According to news reports, though, the Abu Hassan had traveled from Egypt to Beirut before the Israelis seized it off their northern coast. Its route therefore does not provide hard evidence that the boat’s passengers and cargo had any connections to Iran.

However, a U.S. official said that similar instructional CD-ROMs were also found aboard the Karine A., a ship carrying a heavy load of weapons that Israeli authorities captured in January, 2002. A statement on the official Web site of the Israeli Defense Forces alleges that the Karine A. was originally loaded with weapons on the “island of Kiesh in Iranian territorial waters.” The Israeli statement does not mention any CD-ROMs as being found aboard the boat.

U.S. counter-terrorism officials began to notice earlier this summer that insurgents at various locations around Iraq were using EFPs against U.S. armored vehicles with increasingly deadly results.
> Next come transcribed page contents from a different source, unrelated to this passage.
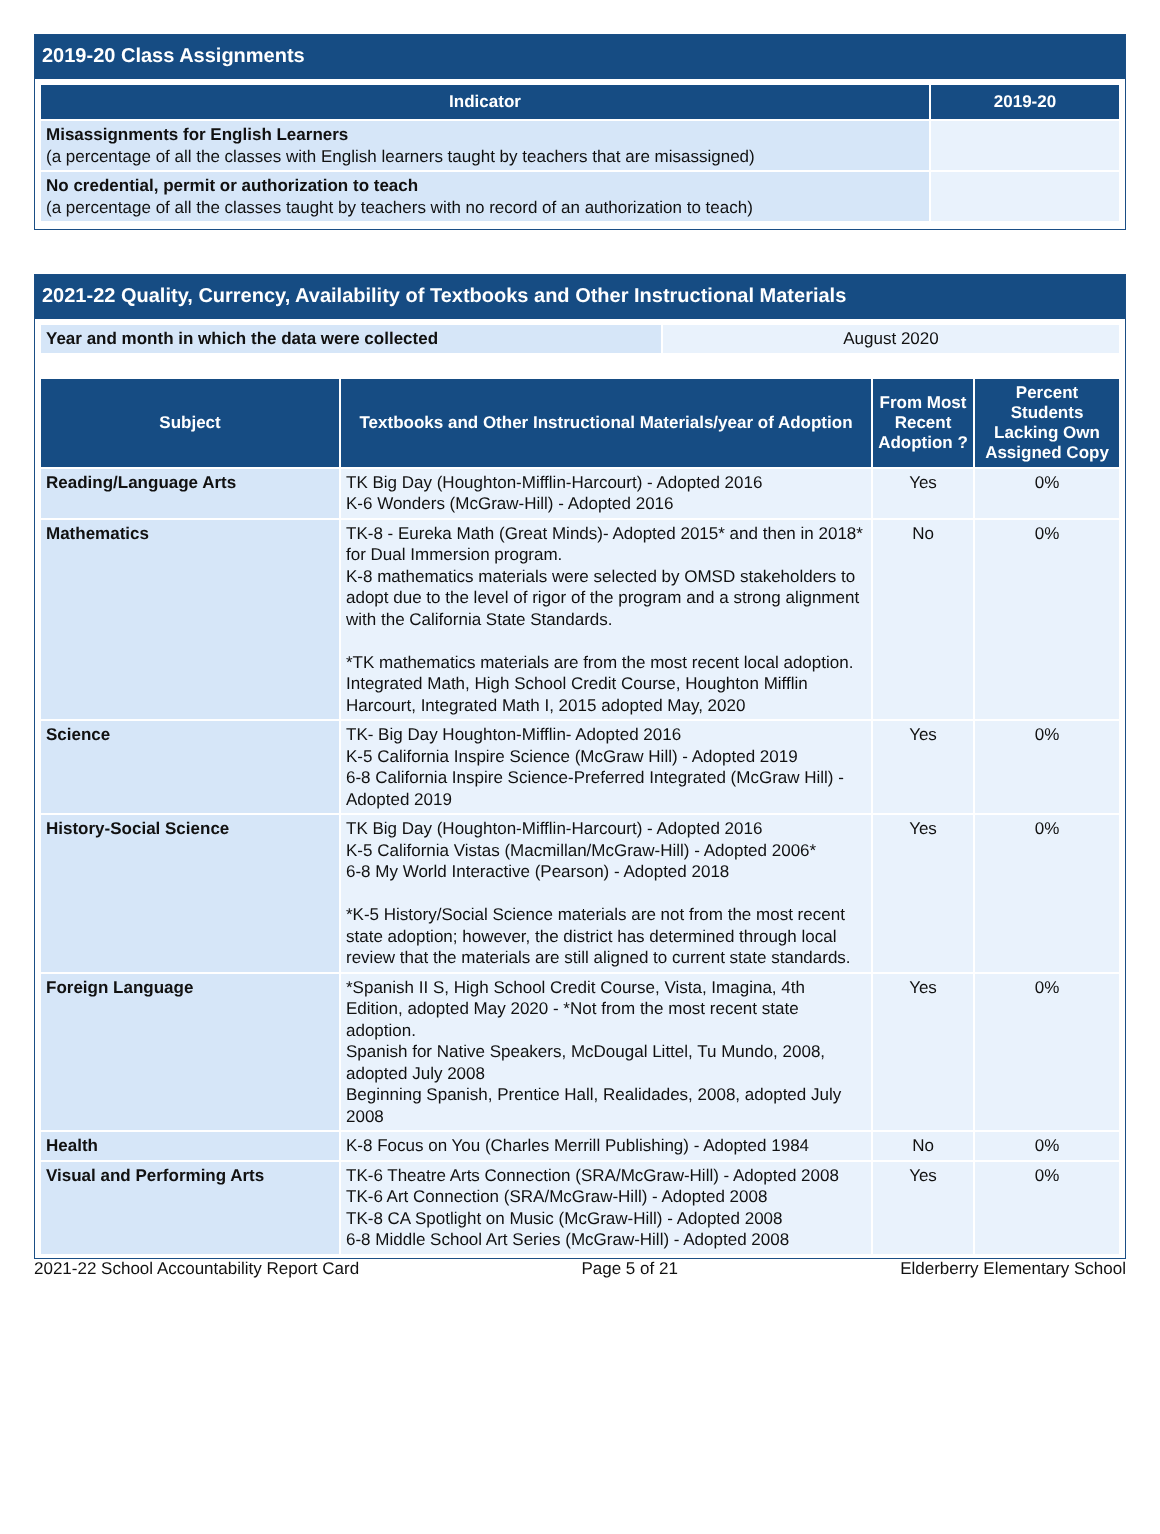2019-20 Class Assignments
| Indicator | 2019-20 |
| --- | --- |
| Misassignments for English Learners (a percentage of all the classes with English learners taught by teachers that are misassigned) | |
| No credential, permit or authorization to teach (a percentage of all the classes taught by teachers with no record of an authorization to teach) | |
2021-22 Quality, Currency, Availability of Textbooks and Other Instructional Materials
| Year and month in which the data were collected | August 2020 |
| Subject | Textbooks and Other Instructional Materials/year of Adoption | From Most Recent Adoption ? | Percent Students Lacking Own Assigned Copy |
| --- | --- | --- | --- |
| Reading/Language Arts | TK Big Day (Houghton-Mifflin-Harcourt) - Adopted 2016 K-6 Wonders (McGraw-Hill) - Adopted 2016 | Yes | 0% |
| Mathematics | TK-8 - Eureka Math (Great Minds)- Adopted 2015* and then in 2018* for Dual Immersion program. K-8 mathematics materials were selected by OMSD stakeholders to adopt due to the level of rigor of the program and a strong alignment with the California State Standards. *TK mathematics materials are from the most recent local adoption. Integrated Math, High School Credit Course, Houghton Mifflin Harcourt, Integrated Math I, 2015 adopted May, 2020 | No | 0% |
| Science | TK- Big Day Houghton-Mifflin- Adopted 2016 K-5 California Inspire Science (McGraw Hill) - Adopted 2019 6-8 California Inspire Science-Preferred Integrated (McGraw Hill) - Adopted 2019 | Yes | 0% |
| History-Social Science | TK Big Day (Houghton-Mifflin-Harcourt) - Adopted 2016 K-5 California Vistas (Macmillan/McGraw-Hill) - Adopted 2006* 6-8 My World Interactive (Pearson) - Adopted 2018 *K-5 History/Social Science materials are not from the most recent state adoption; however, the district has determined through local review that the materials are still aligned to current state standards. | Yes | 0% |
| Foreign Language | *Spanish II S, High School Credit Course, Vista, Imagina, 4th Edition, adopted May 2020 - *Not from the most recent state adoption. Spanish for Native Speakers, McDougal Littel, Tu Mundo, 2008, adopted July 2008 Beginning Spanish, Prentice Hall, Realidades, 2008, adopted July 2008 | Yes | 0% |
| Health | K-8 Focus on You (Charles Merrill Publishing) - Adopted 1984 | No | 0% |
| Visual and Performing Arts | TK-6 Theatre Arts Connection (SRA/McGraw-Hill) - Adopted 2008 TK-6 Art Connection (SRA/McGraw-Hill) - Adopted 2008 TK-8 CA Spotlight on Music (McGraw-Hill) - Adopted 2008 6-8 Middle School Art Series (McGraw-Hill) - Adopted 2008 | Yes | 0% |
2021-22 School Accountability Report Card Page 5 of 21 Elderberry Elementary School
It is not clear, however, which insurgent groups or factions have been using the devices. That question has sparked debate within the intelligence community, with some analysts arguing that religious antagonisms make it unlikely that the Iranian government’s Shiite hardliners or their clients in Hizbullah would supply technical or material support to the Sunni militants or ex-Baathists who make up some of the most aggressive elements of the Iraqi insurgency.

Other analysts note there is at least historical evidence of cooperation between Hizbullah and Sunni extremists, including Al-Qaeda militants, and that it is therefore possible that Hizbullah CD-ROMs on EFP construction are also being used by ex-Baathist insurgents and Jihadi militants aligned with Iraq’s self-appointed Al Qaeda leader, the Jordanian terrorist Abu Moussab al-Zarqawi.